### What you have to do
Answer these from the text below on the entanglement of global legal order:
(a) At which institution are both authors PhD candidates?
(b) Which period of European history does the text say was defined by overlapping, competing, conflicting, and entangled laws?
(c) What two terms does the Interface Law Project use for the process it studies?
#### Extract to read ####
The Entanglement of Global Legal Order

Lucy Lu Reimers
PhD Candidate International Law, Graduate Institute of International and Development Studies
lucy.reimers@graduateinstitute.ch

Francesco Corradini
PhD Candidate International Law (minor Anthropology and Sociology), Graduate Institute of International and Development Studies
francesco.corradini@graduateinstitute.ch

The proliferation of new transnational norms alongside international and domestic law is producing new forms of legal interactions between various normative orders. Periods of legal multiplicity and the concern with “too much law” are not new phenomena. Overlapping, competing, conflicting, and entangled laws and jurisdictional competencies defined the legal landscape of medieval Europe and characterised (past and current) eras of imperial and colonial expansion. The resurgence of normative multiplicity in the 21st century, in a time when legal systems are significantly impacted by globalization and the rise of market-based and non-state governance, is therefore unsurprising. Motivated by these developments, the Interface Law Project conducts research on how different bodies of norms are brought into relation by governance actors in a process we term “enmeshment” or “entanglement”.
#### Record extracts ####
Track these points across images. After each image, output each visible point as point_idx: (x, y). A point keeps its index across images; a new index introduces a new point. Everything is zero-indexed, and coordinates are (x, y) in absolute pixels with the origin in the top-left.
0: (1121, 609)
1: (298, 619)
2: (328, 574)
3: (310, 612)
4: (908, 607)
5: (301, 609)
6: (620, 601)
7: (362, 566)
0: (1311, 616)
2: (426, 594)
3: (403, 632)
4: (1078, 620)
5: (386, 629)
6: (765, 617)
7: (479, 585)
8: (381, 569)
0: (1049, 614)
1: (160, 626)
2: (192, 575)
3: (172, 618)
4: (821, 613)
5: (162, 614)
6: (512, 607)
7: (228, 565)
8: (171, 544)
####
#### Record extracts ####
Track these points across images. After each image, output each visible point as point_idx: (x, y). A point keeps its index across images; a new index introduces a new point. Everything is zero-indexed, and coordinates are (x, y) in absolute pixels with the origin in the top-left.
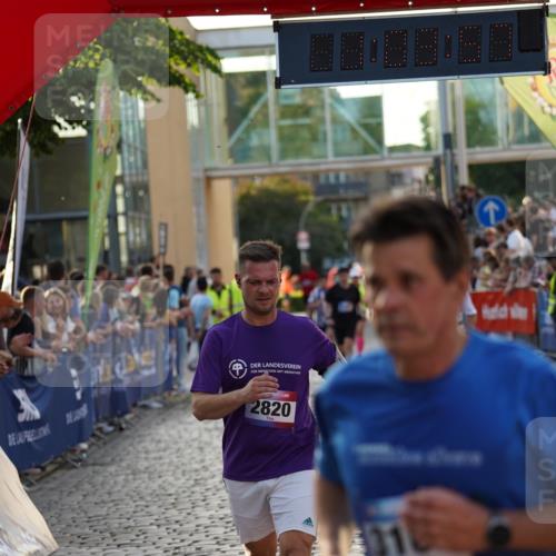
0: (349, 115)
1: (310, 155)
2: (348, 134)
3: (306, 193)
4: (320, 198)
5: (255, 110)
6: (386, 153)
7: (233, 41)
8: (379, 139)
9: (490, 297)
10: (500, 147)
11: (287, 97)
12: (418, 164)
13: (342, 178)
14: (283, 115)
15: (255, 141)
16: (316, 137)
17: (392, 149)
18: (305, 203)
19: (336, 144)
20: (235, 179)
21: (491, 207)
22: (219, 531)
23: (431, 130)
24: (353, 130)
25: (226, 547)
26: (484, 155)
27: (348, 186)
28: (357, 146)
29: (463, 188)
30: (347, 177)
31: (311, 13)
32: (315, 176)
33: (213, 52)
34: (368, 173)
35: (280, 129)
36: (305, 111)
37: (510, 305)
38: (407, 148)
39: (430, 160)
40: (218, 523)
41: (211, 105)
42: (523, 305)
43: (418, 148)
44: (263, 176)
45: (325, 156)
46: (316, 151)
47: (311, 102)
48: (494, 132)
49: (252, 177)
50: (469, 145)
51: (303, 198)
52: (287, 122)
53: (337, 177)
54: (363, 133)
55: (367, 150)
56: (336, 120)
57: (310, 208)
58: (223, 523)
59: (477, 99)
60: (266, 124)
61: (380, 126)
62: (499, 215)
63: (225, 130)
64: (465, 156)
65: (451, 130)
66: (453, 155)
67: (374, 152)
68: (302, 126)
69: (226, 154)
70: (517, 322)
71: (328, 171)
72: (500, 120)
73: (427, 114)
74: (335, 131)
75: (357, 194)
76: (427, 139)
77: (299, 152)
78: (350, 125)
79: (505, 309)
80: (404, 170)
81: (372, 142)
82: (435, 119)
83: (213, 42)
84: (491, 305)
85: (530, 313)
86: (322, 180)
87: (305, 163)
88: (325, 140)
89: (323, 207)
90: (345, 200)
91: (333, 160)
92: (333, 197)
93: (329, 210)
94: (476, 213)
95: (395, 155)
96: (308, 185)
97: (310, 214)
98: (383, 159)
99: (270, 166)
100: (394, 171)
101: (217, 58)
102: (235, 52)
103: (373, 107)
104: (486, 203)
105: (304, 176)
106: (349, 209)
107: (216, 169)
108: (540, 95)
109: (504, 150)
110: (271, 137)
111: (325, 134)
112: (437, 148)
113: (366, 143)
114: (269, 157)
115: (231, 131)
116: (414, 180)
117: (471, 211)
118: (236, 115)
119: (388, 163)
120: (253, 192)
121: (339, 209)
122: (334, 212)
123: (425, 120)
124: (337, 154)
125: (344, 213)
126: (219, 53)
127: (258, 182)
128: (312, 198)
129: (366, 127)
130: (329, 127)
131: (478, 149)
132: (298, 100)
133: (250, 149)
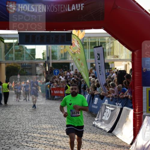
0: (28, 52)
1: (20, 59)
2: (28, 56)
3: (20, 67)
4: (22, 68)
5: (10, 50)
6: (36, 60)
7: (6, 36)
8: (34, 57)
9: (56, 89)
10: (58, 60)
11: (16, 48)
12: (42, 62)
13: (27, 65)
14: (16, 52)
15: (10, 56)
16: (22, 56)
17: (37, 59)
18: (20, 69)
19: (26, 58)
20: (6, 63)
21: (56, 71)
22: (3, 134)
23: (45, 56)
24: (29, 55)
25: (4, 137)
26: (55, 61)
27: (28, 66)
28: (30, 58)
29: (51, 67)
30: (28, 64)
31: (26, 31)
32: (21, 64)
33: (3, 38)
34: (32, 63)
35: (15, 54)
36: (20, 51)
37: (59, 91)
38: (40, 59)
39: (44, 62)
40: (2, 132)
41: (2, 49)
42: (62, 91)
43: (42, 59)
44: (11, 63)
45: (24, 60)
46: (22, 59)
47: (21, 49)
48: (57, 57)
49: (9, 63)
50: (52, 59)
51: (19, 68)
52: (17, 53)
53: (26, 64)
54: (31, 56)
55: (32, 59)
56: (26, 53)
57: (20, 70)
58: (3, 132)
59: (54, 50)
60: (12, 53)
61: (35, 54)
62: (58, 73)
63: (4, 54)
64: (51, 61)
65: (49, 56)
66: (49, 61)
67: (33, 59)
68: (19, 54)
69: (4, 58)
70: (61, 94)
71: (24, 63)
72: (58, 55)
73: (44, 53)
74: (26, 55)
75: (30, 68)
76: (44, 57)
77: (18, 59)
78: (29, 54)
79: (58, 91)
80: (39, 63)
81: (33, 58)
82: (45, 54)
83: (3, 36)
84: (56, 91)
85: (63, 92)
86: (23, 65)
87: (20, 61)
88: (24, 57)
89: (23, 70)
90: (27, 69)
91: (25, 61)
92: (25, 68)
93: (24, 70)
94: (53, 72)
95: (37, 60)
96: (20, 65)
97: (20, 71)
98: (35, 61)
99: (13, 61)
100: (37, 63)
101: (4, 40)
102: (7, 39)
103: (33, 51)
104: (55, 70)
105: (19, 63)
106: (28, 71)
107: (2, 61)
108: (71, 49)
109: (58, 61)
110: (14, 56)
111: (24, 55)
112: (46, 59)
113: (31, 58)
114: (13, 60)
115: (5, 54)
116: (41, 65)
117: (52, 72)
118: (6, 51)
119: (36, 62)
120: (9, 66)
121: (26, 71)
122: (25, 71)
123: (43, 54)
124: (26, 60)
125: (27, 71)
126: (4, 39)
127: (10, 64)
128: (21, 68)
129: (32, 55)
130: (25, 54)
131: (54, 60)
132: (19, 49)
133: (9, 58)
####
#### Record extracts ####
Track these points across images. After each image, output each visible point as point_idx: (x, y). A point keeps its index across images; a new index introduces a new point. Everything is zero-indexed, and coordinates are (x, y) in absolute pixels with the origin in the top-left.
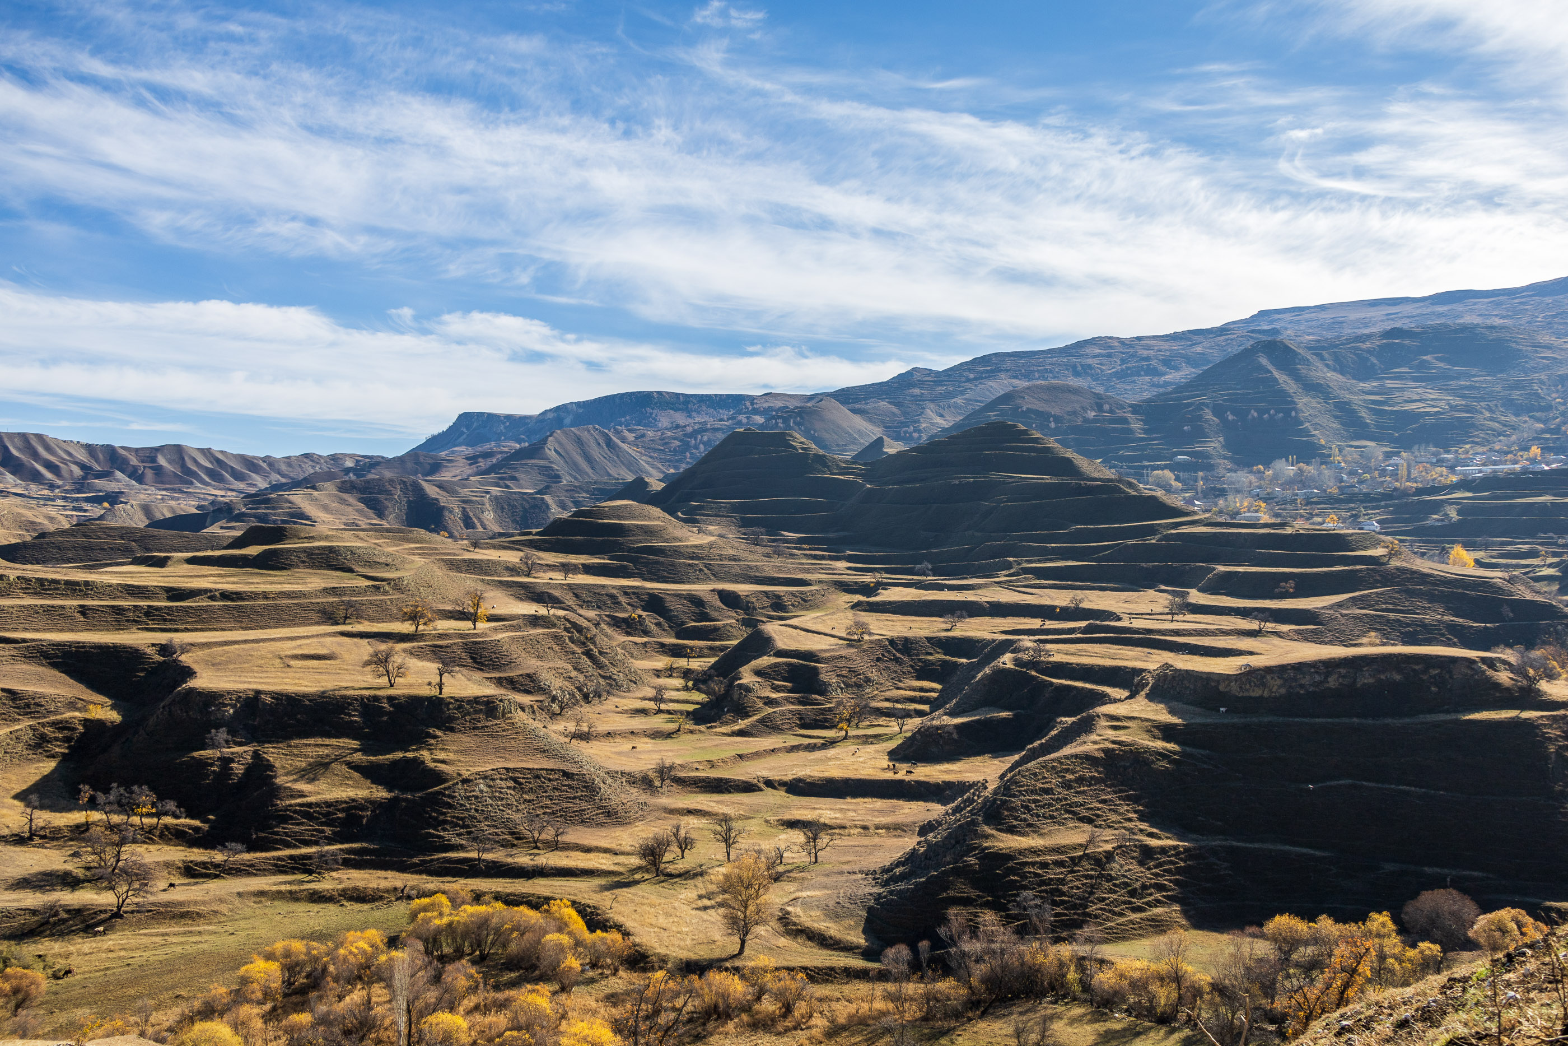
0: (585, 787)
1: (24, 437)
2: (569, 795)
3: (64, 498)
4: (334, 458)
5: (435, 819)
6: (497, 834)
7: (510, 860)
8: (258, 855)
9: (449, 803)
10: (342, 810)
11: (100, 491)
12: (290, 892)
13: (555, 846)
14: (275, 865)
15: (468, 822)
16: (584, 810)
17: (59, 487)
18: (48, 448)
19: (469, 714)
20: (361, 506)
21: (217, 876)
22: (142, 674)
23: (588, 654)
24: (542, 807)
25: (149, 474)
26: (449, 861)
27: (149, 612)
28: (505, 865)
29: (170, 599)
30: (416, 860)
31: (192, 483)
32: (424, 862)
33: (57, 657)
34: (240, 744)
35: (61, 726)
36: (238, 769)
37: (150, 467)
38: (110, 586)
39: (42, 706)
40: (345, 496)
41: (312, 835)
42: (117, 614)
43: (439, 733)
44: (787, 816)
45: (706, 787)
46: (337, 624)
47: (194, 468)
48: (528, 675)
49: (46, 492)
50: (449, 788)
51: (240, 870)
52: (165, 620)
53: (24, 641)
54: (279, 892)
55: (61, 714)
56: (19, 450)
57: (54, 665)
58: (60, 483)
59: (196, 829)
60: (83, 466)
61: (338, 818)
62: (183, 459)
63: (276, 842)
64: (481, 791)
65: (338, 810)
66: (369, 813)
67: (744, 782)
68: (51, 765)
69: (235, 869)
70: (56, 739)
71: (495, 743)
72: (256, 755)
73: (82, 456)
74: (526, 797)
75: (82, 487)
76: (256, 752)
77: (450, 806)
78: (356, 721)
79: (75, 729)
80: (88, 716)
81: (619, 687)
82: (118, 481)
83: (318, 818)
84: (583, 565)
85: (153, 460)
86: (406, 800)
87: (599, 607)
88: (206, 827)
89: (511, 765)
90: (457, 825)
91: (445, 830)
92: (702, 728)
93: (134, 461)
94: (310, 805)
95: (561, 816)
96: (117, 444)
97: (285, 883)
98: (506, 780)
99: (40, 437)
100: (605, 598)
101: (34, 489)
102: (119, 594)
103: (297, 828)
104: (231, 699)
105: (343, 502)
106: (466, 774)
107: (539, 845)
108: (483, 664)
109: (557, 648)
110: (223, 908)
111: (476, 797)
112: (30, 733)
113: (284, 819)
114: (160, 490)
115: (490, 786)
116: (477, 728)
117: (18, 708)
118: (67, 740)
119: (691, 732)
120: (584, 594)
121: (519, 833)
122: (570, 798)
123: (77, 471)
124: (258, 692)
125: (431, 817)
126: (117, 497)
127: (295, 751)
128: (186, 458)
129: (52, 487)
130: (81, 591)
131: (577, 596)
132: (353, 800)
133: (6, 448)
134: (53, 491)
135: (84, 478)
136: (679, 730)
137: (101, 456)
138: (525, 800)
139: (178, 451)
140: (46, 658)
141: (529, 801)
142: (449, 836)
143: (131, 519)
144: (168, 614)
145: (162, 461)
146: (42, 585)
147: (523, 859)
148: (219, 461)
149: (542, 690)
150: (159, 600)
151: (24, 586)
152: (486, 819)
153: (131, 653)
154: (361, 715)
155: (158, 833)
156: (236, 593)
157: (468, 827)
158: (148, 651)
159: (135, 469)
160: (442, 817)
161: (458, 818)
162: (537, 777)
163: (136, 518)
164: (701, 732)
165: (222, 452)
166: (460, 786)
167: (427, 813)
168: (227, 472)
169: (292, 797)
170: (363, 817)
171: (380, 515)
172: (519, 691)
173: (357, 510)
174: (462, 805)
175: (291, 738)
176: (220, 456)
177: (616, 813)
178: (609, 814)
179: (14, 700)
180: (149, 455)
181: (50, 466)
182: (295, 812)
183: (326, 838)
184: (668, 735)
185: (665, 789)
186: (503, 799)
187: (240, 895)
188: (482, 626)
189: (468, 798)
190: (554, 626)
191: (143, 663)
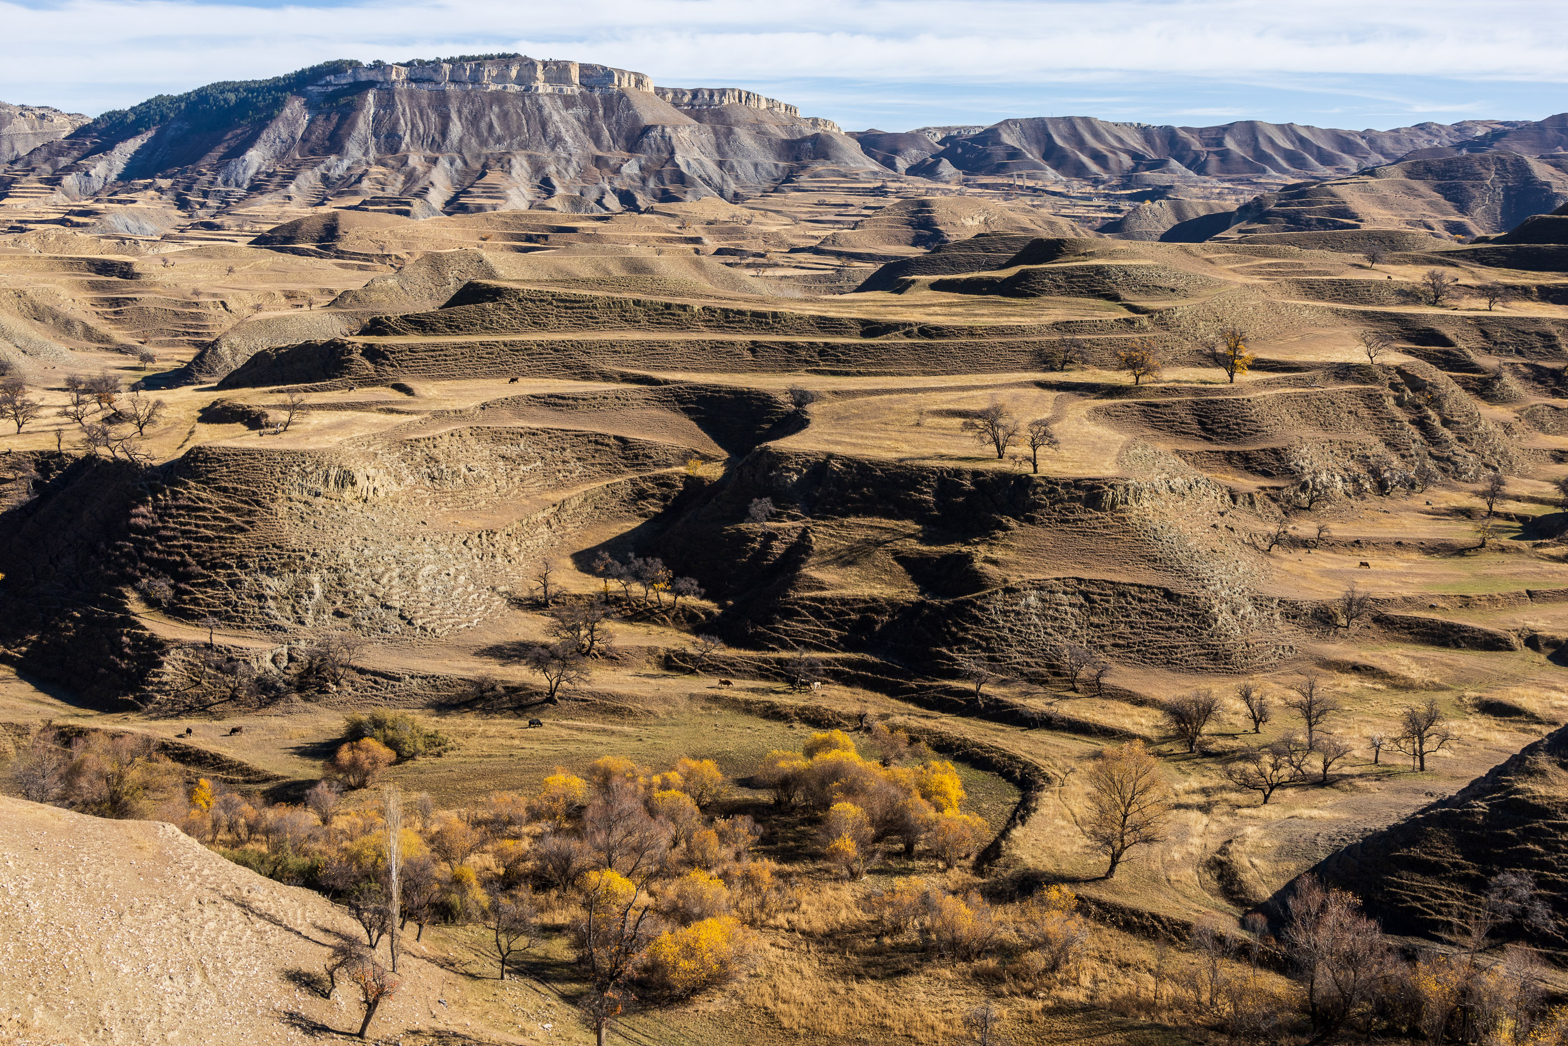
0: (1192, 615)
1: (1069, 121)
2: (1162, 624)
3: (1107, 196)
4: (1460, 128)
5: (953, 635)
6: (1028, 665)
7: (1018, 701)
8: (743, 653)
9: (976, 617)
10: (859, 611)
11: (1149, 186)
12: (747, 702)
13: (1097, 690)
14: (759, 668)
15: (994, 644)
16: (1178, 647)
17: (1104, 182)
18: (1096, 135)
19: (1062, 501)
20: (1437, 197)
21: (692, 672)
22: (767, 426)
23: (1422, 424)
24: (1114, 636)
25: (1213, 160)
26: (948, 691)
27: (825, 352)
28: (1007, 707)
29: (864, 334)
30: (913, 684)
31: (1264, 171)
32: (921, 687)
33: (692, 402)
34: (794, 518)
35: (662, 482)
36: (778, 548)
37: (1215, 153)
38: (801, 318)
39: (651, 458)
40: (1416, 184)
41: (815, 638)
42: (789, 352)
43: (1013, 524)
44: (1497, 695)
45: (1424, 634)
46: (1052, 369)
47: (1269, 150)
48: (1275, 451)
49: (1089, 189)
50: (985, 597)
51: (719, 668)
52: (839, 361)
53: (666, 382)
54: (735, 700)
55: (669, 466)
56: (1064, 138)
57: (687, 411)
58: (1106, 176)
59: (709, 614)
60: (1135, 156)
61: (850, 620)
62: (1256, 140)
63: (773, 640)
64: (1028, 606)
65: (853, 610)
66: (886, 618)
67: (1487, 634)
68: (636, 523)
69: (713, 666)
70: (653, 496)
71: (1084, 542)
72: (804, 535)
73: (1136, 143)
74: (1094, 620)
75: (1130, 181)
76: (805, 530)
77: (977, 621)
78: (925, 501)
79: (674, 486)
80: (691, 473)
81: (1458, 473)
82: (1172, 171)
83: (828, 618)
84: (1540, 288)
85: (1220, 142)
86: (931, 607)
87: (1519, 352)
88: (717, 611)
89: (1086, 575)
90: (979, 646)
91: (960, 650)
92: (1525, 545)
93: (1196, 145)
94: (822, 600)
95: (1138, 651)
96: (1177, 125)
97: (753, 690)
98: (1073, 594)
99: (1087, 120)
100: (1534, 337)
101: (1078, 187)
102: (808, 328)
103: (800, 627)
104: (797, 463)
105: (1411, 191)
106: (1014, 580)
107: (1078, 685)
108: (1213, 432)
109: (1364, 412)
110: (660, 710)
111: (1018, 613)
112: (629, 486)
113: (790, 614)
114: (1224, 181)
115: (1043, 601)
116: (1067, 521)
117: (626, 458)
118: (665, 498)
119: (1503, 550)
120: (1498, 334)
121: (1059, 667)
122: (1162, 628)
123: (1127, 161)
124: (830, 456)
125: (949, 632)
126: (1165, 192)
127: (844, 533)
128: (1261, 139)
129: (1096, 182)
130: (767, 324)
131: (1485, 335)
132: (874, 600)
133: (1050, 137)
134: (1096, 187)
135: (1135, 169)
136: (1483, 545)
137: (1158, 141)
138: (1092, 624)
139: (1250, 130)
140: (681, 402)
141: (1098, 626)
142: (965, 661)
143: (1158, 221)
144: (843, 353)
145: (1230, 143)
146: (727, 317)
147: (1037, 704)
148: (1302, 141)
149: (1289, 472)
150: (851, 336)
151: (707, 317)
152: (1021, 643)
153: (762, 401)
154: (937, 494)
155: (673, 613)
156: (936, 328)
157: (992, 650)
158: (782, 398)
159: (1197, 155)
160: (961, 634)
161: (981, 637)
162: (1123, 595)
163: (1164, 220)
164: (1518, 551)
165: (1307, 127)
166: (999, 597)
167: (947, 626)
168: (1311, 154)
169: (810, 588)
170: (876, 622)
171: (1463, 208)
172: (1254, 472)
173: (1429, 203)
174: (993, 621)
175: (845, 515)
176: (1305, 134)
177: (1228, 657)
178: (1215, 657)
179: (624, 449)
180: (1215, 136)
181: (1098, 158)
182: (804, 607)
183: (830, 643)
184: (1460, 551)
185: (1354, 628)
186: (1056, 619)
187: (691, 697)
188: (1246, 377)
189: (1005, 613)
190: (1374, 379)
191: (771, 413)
####
### Solved exercise
(a) The Graduate Institute of International and Development Studies
(b) Medieval Europe
(c) "Enmeshment" or "entanglement"